Plus que 365 jours… (206/365)

Septembre est une jardinière de prunes – XXIII

Huit heures se pointent lorsqu’il passe devant le violon, le Gaspard, l’auberge Au Violon, à Eltville, le long du Rhin, au milieu du vignoble, en Allemagne, fort loin de Riga.
La patronne qui prend le frais sur le pas de porte – de l’auberge Au Violon, à Eltville, le long du Rhin, au milieu du vignoble, en Allemagne, fort loin de Riga –, le reconnaît instantanément: stature, corpulence, forme du visage, forme des lunettes, couleur du sac – Heinrika l’a bien mise au courant – et le salue d’un joyeux Bonjour Gaspard! Interdit, Gaspard plante sur ses vibram et stoppe Au Violon, bouche bée. La patronne, qui n’est pas vilaine – bouche bée, le Gaspard –, le met à son tour au courant; Heinrika a dormi ici, elles ont déjeuné ensemble de très bon matin, dans la cuisine, et maintenant elle file le long du Rhin.
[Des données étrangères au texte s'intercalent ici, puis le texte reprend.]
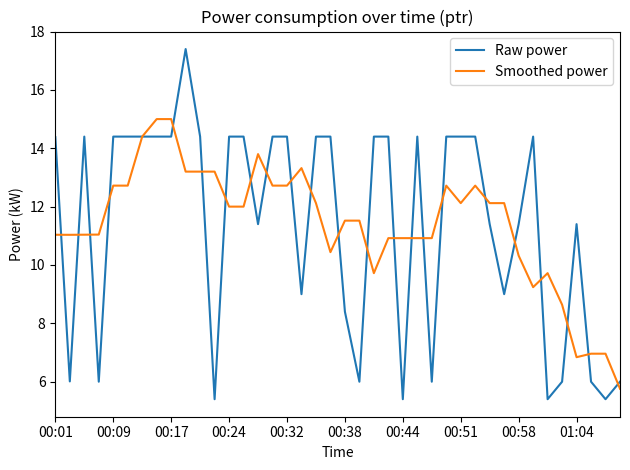

Which series has the largest range (max minus min)?

Raw power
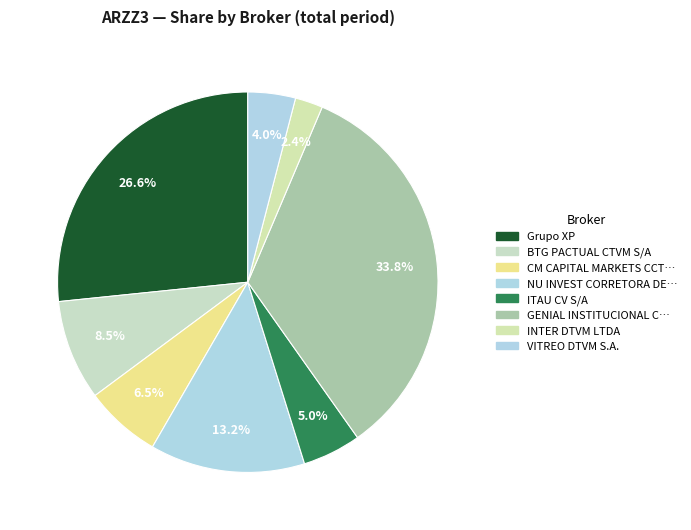

To the nearest percent, what portion does INTER DTVM LTDA represent?

2%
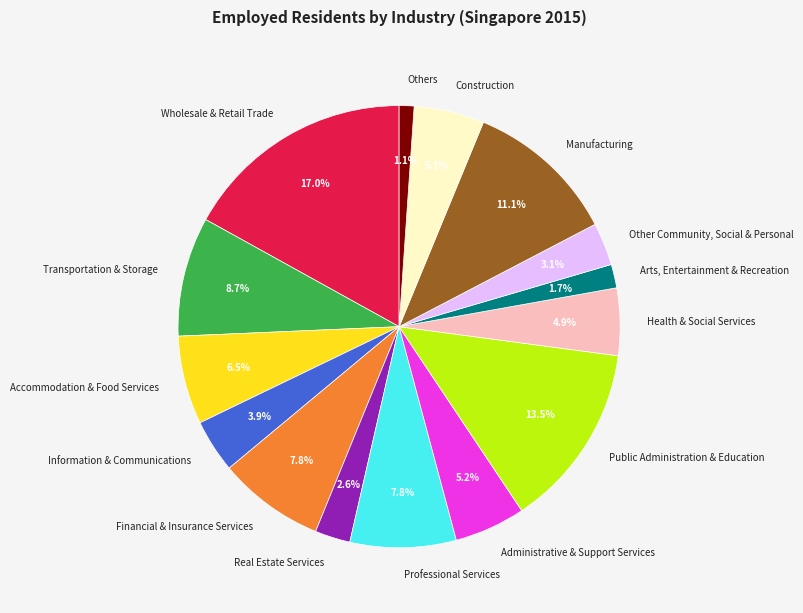

To the nearest percent, what is the average slice percentage?

7%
Il devient pâle, Gaspard et elle s’en inquiète, la patronne qui n’est pas vilaine et qui prend le frais devant son auberge, elle lui propose de reprendre des forces en déjeunant, il accepte et elle redéjeune avec lui, celle qui n’est pas vilaine à regarder, puis elle lui propose son lit, à Gaspard, pas le sien mais celui d’Heinrika, la chambre est payée mais pas encore faite, ne vous gênez pas, et n’allez pas me faire croire que vous ne lui courez pas après aussi un peu pour ça, c’est qu’elle n’est pas vilaine l’Heinrika qu’elle lui dit, la patronne pas vilaine, en le précédant dans l’escalier, le Gaspard, qui n’ose pas trop regarder devant lui car elle est un peu à l’étroit dans sa robe la patronne qui monte devant lui et qui n’est pas vilaine de dos non plus.
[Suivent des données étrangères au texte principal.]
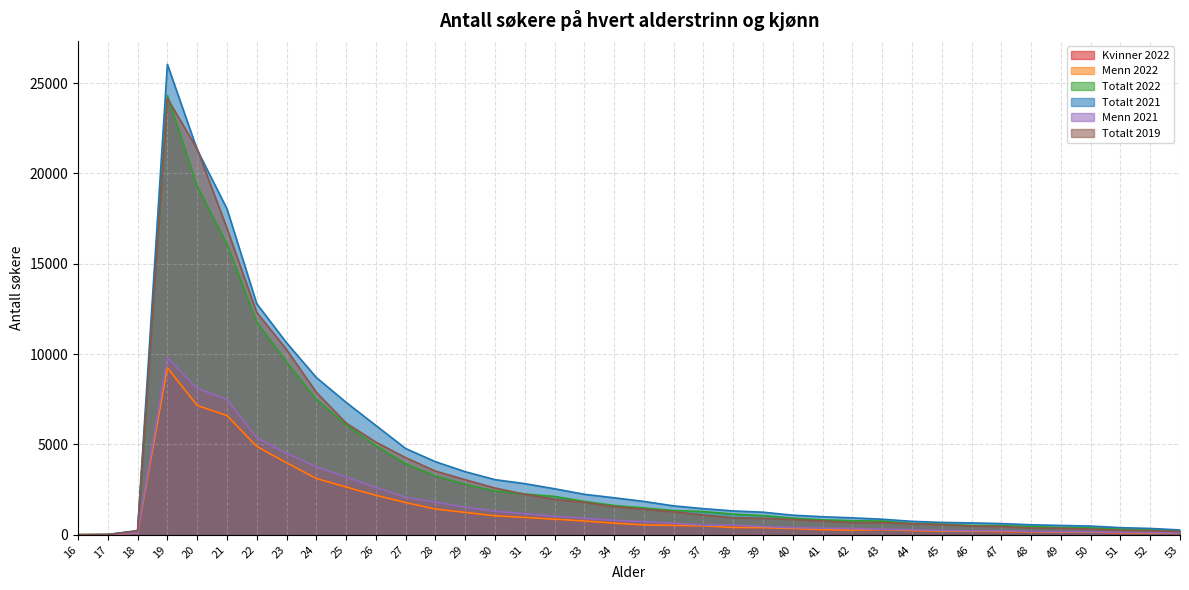

What is the difference between the Totalt 2021 values at 21 and 17?

18023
Seul dans la chambre Gaspard ne se sent pas pousser des ailes à l’idée de dormir dans le lit déjà payé qui garde l’empreinte tiède du corps d’Heinrika, le corps de celle qui est seule sur la berge et avance à grands pas, le corps de celle celle qui s’est parée des idées et des bottes du chat de Perrault, des bottes de sept lieues qui la font avancer tandis que Gaspard, immobile dans la chambre Au Violon, ne se sent pas pousser des ailes alors qu’il va dormir dans les plumes d’Heinrika.